**Required actions**:
A - Shorten the paragraph of the blog post about returning to church that begins "I know. I have said lots of stuff" while keeping its main facts.
B - Carry on the blog post about returning to church, beginning right after its final sentence.

:: Document section ::

Saturday, January 13, 2007

Unchurched

I went to church for the third time in a month today. I'm intending to go again.

I know. I have said lots of stuff about churches that might make that a bit surprising. I am a person who has been away from churches for a long time. Unfortunately, some quite terrible things have happened in a church context, both to me and to people that I love. For that reason, and other reasons too, I largely stopped going to church for the last 15 years. I do not think that I was wrong to make that decision.

But I think that I would like to try to make my way back. I would like to try to give them another chance. A guarded, wary kind of a chance, but a chance nonetheless. Because I am trying, in a sense, to give God more of a chance.

And I'm not sure that I can just do that in a solitary way, by myself. I think community is important, even if I'm not that keen on religious institutions. And I would like to give my little boy a chance to experience some of the good things I also experienced at church. I think that I would be wrong to deprive my little son of those things because of stuff that has nothing to do with him.

:::
:: Information supplied ::

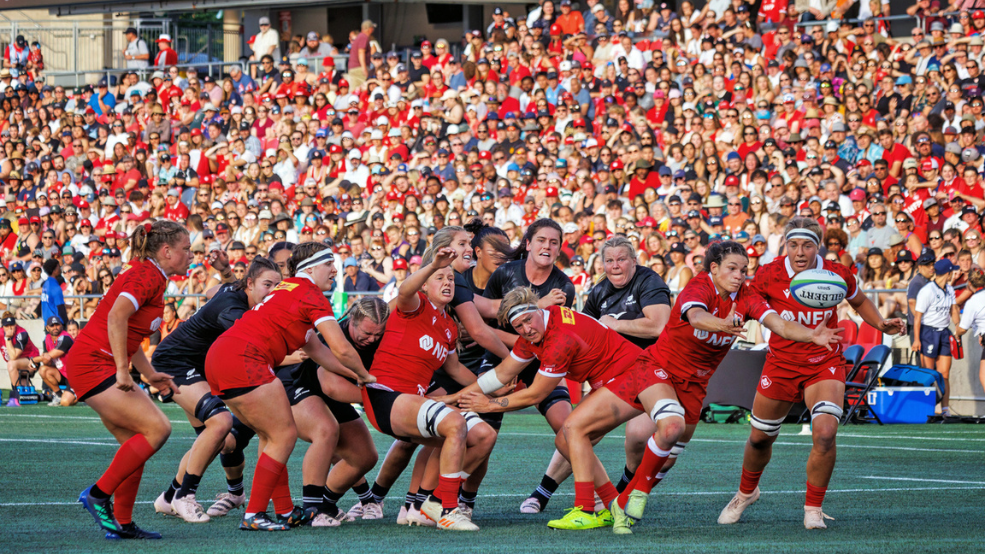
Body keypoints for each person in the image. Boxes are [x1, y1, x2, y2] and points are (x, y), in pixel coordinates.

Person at [718, 218, 905, 530]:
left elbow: (858, 300)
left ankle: (813, 508)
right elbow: (746, 302)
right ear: (785, 245)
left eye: (807, 244)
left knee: (825, 433)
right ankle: (746, 493)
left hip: (824, 362)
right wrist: (733, 318)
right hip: (780, 363)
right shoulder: (770, 272)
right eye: (793, 244)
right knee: (760, 439)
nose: (800, 251)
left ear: (819, 245)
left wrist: (881, 323)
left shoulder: (836, 272)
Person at [204, 241, 373, 532]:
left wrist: (354, 374)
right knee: (283, 435)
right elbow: (341, 348)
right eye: (328, 264)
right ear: (310, 268)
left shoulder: (289, 289)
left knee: (272, 436)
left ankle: (283, 510)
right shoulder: (310, 293)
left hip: (223, 355)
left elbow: (320, 353)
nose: (334, 270)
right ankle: (254, 513)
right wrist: (366, 376)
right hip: (246, 357)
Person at [349, 225, 508, 526]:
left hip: (415, 400)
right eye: (440, 277)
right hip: (386, 396)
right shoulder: (414, 304)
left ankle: (429, 503)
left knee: (484, 436)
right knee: (454, 423)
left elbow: (455, 370)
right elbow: (405, 289)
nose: (448, 281)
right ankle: (447, 509)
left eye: (451, 278)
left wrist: (493, 388)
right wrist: (434, 264)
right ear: (425, 283)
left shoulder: (448, 326)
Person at [454, 286, 647, 529]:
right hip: (617, 378)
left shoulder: (559, 337)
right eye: (518, 327)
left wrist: (489, 405)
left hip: (633, 377)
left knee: (572, 427)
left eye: (528, 320)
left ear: (538, 310)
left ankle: (586, 508)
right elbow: (502, 373)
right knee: (564, 439)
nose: (526, 329)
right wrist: (452, 399)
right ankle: (613, 505)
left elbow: (537, 393)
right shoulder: (538, 329)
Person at [520, 235, 673, 514]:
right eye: (609, 260)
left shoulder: (648, 281)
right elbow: (584, 331)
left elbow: (660, 326)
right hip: (610, 375)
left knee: (638, 437)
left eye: (621, 259)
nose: (615, 266)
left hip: (651, 372)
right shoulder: (600, 291)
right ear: (601, 264)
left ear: (634, 261)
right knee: (575, 431)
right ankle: (543, 492)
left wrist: (616, 324)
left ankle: (621, 492)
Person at [66, 220, 190, 540]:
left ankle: (121, 524)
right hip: (94, 364)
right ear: (166, 251)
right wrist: (123, 370)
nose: (191, 255)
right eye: (186, 249)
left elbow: (129, 330)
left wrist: (148, 373)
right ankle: (97, 495)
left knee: (135, 445)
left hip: (97, 363)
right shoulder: (147, 274)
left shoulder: (153, 276)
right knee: (158, 429)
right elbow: (116, 316)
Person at [151, 256, 279, 523]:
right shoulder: (233, 310)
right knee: (220, 424)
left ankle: (169, 497)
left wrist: (223, 271)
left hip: (196, 366)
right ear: (251, 283)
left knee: (220, 439)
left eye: (277, 287)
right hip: (175, 363)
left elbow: (214, 290)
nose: (272, 292)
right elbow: (254, 341)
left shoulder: (234, 289)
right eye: (267, 284)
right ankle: (184, 497)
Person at [912, 258, 960, 416]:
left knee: (944, 373)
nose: (953, 274)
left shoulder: (950, 289)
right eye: (952, 271)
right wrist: (917, 339)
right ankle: (928, 409)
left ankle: (945, 410)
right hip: (928, 333)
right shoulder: (927, 291)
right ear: (947, 273)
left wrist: (958, 330)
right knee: (928, 374)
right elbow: (918, 318)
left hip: (944, 332)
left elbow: (953, 310)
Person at [1, 310, 41, 407]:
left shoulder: (22, 333)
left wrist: (8, 339)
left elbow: (14, 356)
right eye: (6, 326)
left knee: (11, 364)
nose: (10, 328)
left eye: (12, 325)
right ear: (3, 327)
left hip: (31, 362)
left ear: (16, 324)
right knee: (24, 391)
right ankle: (39, 396)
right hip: (18, 366)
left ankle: (14, 397)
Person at [956, 268, 985, 397]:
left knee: (984, 376)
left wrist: (957, 332)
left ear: (969, 284)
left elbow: (962, 328)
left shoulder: (972, 302)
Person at [37, 315, 76, 407]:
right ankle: (58, 395)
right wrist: (45, 359)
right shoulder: (47, 339)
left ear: (61, 326)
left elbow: (52, 354)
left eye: (57, 325)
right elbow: (47, 360)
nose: (55, 327)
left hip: (74, 376)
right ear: (47, 328)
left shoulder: (65, 338)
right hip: (63, 373)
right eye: (52, 325)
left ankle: (82, 397)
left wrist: (33, 360)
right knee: (43, 369)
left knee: (65, 402)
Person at [41, 258, 67, 326]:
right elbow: (60, 307)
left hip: (47, 323)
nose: (60, 269)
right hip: (56, 324)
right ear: (54, 271)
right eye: (58, 267)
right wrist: (66, 323)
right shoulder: (55, 287)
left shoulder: (45, 285)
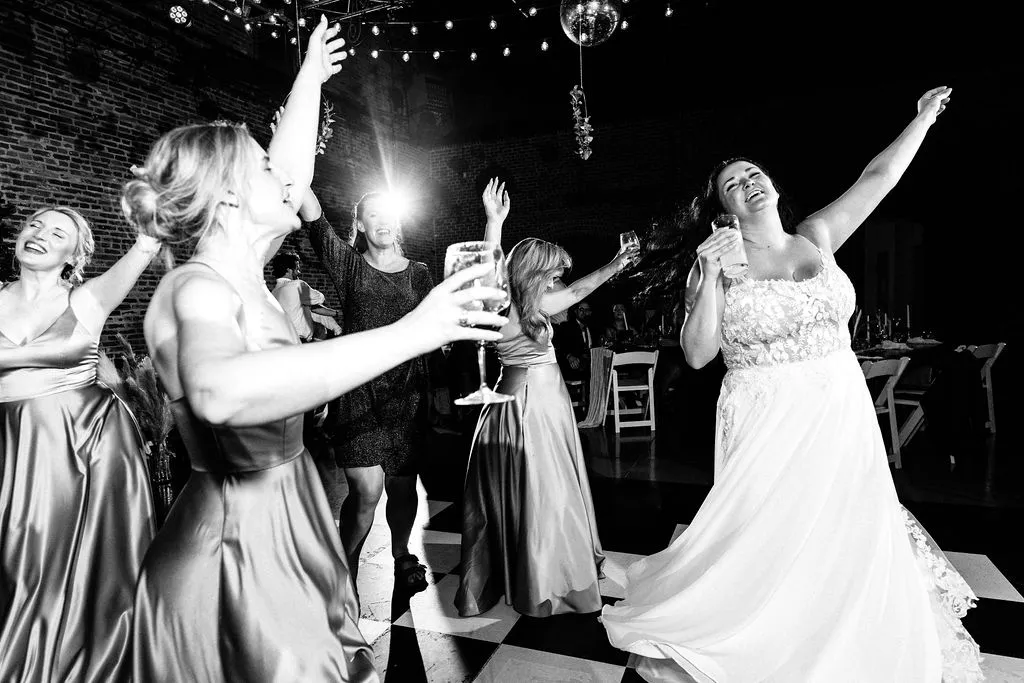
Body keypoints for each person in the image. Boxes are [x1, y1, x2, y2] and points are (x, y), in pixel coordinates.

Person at [125, 18, 508, 680]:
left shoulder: (243, 261)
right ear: (229, 197)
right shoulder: (194, 286)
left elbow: (294, 167)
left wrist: (309, 76)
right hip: (234, 550)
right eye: (263, 165)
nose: (287, 175)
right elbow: (220, 388)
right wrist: (412, 332)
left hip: (289, 521)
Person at [601, 88, 983, 682]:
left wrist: (922, 121)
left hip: (840, 407)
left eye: (753, 172)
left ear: (772, 185)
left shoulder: (817, 236)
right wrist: (704, 273)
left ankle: (843, 628)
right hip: (767, 415)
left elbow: (877, 177)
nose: (748, 181)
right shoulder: (721, 265)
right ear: (723, 210)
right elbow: (699, 354)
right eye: (733, 183)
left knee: (844, 528)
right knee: (771, 533)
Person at [456, 178, 638, 618]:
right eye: (552, 271)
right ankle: (544, 576)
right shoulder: (502, 302)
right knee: (542, 489)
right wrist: (494, 223)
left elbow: (570, 293)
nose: (559, 279)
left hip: (542, 399)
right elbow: (498, 271)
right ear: (532, 272)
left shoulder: (529, 303)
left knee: (541, 487)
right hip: (530, 403)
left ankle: (540, 563)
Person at [0, 205, 160, 681]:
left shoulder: (88, 298)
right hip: (14, 446)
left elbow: (147, 247)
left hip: (87, 445)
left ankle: (64, 655)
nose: (40, 235)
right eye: (34, 225)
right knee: (17, 554)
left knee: (60, 558)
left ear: (75, 254)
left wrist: (151, 213)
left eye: (58, 233)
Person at [302, 184, 437, 596]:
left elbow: (431, 328)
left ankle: (401, 555)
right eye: (373, 215)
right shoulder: (349, 266)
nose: (383, 222)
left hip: (407, 396)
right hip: (359, 394)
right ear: (360, 224)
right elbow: (314, 218)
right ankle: (345, 575)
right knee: (366, 491)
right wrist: (297, 169)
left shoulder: (420, 273)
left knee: (401, 486)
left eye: (389, 215)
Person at [270, 250, 338, 342]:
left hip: (282, 342)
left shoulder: (273, 292)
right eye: (297, 268)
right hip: (299, 341)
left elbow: (311, 307)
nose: (299, 272)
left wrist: (336, 313)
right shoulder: (297, 285)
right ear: (289, 270)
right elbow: (320, 298)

:::

**Answer list**:
A - Given past criticism of churches, going back may seem surprising. Terrible things happened in church settings to the writer and to loved ones, and for that and other reasons the writer mostly stayed away from church for the last 15 years. The writer still thinks that decision was right.

B -
It's not easy for me to come back. And one of the barriers is that I am pretty sure plenty of church members would consider me to be somehow inadequate. A heretic and an unbeliever, among other things. Quite honestly, I think my theology is, if not exactly orthodox in a churchy kind of way, well within mainstream theological opinion. But a lot of Christians won't agree with me on that and I'm sure they won't hesitate to say so.

I also know that I am a lot of other things that those kind of people don't like. An unmarried, de facto mother of a sperm donor IVF baby, among other things. Once again, I don't think my relationships to my partner and baby are illegitimate, uncommitted or even all that unusual, but I appreciate that my choices aren't ones they'd advocate. Also, I'm opinionated. I can be very irritating that way.

So, to tell you the truth, I would like to go to church because I need certain things - encouragment, support, community, spirituality. But I am wary of going because I'm not sure that a church is actually a safe place for me to be, especially in my current state of mind.

I see a certain divide that is not easy to cross - not for them and not for me, either.

And there are certain words I do not want to hear: words like heretic, unbeliever, disobedient and not a proper Christian. I do not think that people who use those kinds of words truly understand their impact. They think they are defending the truth, and perhaps they are. But they are also excluding people like me who are trying to come back, possibly in a half-assed sort of way, because they are essentially saying "If you don't believe this particular thing right now" or "If you don't act in this particular way right now", "then you aren't one of us, we won't accept you, we won't listen to anything you have to say and we don't want you. Conform or leave".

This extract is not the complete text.